▶ [SOAL DAN TUGAS]:
**A)** Menurut teks tentang UU Provinsi Kalsel, undang-undang tahun berapa yang menjadi alas lama dan harus diganti?
**B)** Tuliskan kembali bagian teks tentang UU Provinsi Kalsel, mulai dari "Akademisi Universitas Lambung" dan berakhir pada "Selasa (22/2/22) malam.".

▶ [TEKS SUMBER]:
Akademisi Universitas Lambung Mangkurat (ULM d/h Unlam) Banjarmasin Dr Taufik Arbain MSi berpendapat, patut memberikan apresiasi terkait Undang Undang Tahun 2022 tentang Provinsi Kalimantan Selatan (Kalsel) antara lain berisikan pemindahan ibukota provinsi.

"Sebagaimana kita ketahui bahwa Undang Undang (UU) Tahun 2022 tentang Provinsi Kalsel berisikan antara lain pemindahan ibukota provinsi dari Banjarmasin ke Banjarbaru," ujar Ketua Pusat Studi Kebijakan Publik ULM itu melalui WA-nya, Selasa (22/2/22) malam.

"Terkait UU Provinsi Kalsel tahun 2022, Saya kira kita patut memberikan apresiasi atas usaha itu, meluruskan yang bengkok, meninggikan yang rendah terkait alas UU 25 Tahun 1956 yang memang harus diganti meski banyak pihak tercengang sampai harus berganti pusat Ibukota dari Banjarmasin ke Banjarbaru," lanjutnya.

▶ [ISI KUMPULAN DATA]:
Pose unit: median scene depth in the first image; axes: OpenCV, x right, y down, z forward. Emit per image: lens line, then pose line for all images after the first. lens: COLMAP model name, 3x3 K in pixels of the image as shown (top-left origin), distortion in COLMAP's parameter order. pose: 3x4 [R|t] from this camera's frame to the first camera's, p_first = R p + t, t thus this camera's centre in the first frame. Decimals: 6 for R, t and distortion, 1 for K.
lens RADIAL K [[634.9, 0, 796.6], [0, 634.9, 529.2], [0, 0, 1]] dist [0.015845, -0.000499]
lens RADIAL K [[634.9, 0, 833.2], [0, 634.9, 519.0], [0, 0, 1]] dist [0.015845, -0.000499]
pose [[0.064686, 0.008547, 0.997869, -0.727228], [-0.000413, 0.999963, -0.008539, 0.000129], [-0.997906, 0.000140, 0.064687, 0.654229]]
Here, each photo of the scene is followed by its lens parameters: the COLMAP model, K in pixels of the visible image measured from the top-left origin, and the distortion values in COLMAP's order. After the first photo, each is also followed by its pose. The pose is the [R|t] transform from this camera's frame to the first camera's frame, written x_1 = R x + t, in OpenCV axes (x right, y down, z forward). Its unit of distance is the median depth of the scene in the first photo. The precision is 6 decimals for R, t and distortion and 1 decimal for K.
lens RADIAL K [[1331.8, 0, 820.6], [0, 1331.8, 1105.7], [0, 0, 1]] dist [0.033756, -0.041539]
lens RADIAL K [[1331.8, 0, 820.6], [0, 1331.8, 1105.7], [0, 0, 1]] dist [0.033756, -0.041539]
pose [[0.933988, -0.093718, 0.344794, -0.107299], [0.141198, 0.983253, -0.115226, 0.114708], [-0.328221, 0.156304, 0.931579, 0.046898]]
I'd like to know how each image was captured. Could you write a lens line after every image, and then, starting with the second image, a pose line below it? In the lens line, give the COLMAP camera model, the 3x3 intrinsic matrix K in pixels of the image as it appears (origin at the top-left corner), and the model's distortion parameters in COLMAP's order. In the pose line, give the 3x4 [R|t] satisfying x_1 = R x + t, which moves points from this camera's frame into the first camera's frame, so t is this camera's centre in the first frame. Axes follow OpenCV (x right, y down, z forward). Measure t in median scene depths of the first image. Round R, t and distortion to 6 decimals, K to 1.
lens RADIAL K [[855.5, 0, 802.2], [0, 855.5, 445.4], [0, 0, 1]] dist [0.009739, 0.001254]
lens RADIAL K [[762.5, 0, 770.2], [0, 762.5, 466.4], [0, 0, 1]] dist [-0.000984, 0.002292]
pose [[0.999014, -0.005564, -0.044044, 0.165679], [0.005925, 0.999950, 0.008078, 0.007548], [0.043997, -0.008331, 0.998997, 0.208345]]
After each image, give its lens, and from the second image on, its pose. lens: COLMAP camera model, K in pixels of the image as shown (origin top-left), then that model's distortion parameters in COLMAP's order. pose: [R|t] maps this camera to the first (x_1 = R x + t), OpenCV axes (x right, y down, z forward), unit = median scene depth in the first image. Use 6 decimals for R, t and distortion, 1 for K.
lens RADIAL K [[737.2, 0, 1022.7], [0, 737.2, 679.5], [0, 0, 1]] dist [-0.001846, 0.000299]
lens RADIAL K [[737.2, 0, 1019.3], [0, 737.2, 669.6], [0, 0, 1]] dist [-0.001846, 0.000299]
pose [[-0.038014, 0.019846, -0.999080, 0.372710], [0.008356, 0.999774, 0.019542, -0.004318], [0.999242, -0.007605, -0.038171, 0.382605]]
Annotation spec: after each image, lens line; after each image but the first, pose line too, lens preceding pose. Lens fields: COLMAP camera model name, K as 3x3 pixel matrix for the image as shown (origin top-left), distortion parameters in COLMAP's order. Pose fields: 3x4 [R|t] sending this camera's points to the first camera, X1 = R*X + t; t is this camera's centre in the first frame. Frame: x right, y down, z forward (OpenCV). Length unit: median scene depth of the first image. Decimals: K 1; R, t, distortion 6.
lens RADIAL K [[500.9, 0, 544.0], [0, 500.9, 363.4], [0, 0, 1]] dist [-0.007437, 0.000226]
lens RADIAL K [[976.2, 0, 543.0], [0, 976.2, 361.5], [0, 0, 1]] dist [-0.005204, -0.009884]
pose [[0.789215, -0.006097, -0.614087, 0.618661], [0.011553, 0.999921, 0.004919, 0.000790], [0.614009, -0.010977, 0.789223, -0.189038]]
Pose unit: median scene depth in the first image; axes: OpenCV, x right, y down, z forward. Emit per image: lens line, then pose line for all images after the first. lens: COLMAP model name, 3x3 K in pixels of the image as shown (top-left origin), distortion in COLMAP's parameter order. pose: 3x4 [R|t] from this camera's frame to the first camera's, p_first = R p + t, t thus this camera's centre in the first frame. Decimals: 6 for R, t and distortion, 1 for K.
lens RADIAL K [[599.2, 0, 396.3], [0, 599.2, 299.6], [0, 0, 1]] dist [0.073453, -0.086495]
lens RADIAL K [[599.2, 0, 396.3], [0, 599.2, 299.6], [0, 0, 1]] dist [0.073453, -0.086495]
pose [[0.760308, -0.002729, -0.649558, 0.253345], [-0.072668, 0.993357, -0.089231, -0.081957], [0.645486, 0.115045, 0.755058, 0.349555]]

▶ [JAWABAN PER TUGAS]:
**A)** UU 25 Tahun 1956.

**B)**
Akademisi Universitas Lambung Mangkurat (ULM d/h Unlam) Banjarmasin Dr Taufik Arbain MSi berpendapat, patut memberikan apresiasi terkait Undang Undang Tahun 2022 tentang Provinsi Kalimantan Selatan (Kalsel) antara lain berisikan pemindahan ibukota provinsi.

"Sebagaimana kita ketahui bahwa Undang Undang (UU) Tahun 2022 tentang Provinsi Kalsel berisikan antara lain pemindahan ibukota provinsi dari Banjarmasin ke Banjarbaru," ujar Ketua Pusat Studi Kebijakan Publik ULM itu melalui WA-nya, Selasa (22/2/22) malam.